• **YOUR OBJECTIVE**:
From the records that follow, return exactly the lines beginning at the one that contains "MEYERS: And I" and ending at the one that contains "ood Industry Association Mid-Winter Executive", pictures left out.

***** MATERIAL FOR THIS TASK

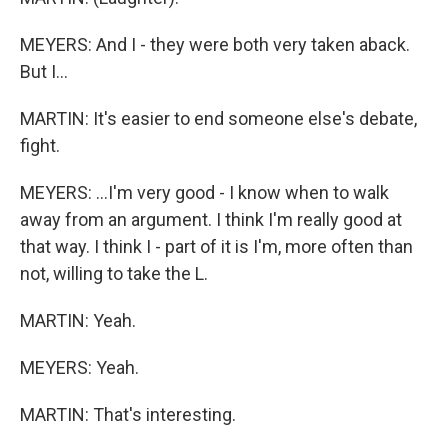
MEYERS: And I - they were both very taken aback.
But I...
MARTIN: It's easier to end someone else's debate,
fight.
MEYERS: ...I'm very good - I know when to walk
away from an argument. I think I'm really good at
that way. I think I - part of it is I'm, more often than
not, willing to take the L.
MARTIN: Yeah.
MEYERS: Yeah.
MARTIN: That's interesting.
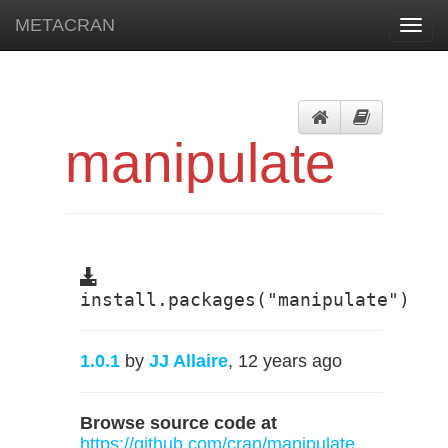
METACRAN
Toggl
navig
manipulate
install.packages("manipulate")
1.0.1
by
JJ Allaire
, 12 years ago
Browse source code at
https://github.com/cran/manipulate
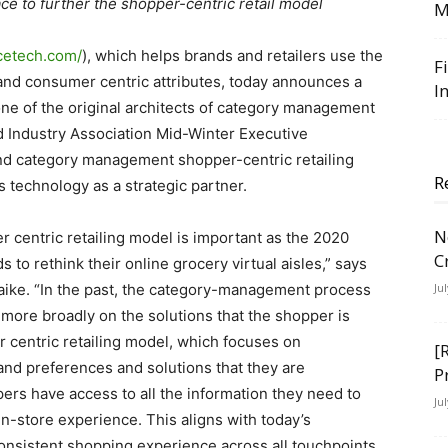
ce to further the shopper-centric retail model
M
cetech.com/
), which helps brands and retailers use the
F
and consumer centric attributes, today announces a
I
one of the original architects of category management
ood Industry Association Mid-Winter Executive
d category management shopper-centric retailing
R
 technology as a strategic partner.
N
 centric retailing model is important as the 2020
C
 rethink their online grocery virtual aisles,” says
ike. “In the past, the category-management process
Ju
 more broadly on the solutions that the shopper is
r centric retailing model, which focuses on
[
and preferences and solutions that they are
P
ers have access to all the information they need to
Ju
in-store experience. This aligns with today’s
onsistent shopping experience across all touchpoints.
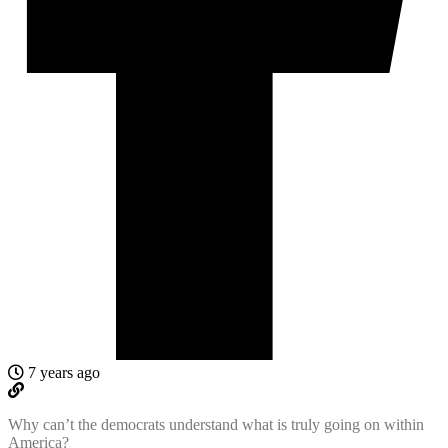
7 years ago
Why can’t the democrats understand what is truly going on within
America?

**********
***** MATERIAL FOR THIS TASK

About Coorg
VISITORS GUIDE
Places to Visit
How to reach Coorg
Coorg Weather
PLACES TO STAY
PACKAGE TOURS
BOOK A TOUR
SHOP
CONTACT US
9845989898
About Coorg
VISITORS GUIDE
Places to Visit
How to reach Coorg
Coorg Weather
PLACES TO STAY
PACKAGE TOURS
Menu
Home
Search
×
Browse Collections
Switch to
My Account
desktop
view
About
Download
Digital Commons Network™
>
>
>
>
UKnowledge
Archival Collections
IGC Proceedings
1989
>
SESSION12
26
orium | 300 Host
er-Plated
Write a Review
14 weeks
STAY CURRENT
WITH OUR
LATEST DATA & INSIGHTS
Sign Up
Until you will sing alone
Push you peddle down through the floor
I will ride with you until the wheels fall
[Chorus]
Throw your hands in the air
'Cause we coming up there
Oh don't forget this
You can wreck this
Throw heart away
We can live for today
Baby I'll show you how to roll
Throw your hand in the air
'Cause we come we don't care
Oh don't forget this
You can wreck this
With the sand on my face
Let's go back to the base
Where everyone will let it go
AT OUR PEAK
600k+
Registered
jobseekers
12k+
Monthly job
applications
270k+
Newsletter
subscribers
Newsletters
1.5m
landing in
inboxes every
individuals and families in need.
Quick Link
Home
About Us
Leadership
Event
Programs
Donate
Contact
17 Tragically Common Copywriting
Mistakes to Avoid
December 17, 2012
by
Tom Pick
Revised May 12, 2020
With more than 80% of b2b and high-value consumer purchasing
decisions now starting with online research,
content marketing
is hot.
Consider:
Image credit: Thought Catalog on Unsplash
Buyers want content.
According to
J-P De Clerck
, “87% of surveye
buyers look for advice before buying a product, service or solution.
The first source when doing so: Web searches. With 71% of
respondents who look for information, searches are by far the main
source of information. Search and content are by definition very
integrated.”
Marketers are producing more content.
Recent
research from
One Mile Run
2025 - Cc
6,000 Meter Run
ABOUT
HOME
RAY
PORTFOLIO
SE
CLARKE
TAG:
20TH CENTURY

**********

• **REPLY TO THE EXERCISE**:
MEYERS: And I - they were both very taken aback.
But I...
MARTIN: It's easier to end someone else's debate,
fight.
MEYERS: ...I'm very good - I know when to walk
away from an argument. I think I'm really good at
that way. I think I - part of it is I'm, more often than
not, willing to take the L.
MARTIN: Yeah.
MEYERS: Yeah.
MARTIN: That's interesting.
METACRAN
Toggl
navig
manipulate
install.packages("manipulate")
1.0.1
by
JJ Allaire
, 12 years ago
Browse source code at
https://github.com/cran/manipulate
ce to further the shopper-centric retail model
M
cetech.com/
), which helps brands and retailers use the
F
and consumer centric attributes, today announces a
I
one of the original architects of category management
ood Industry Association Mid-Winter Executive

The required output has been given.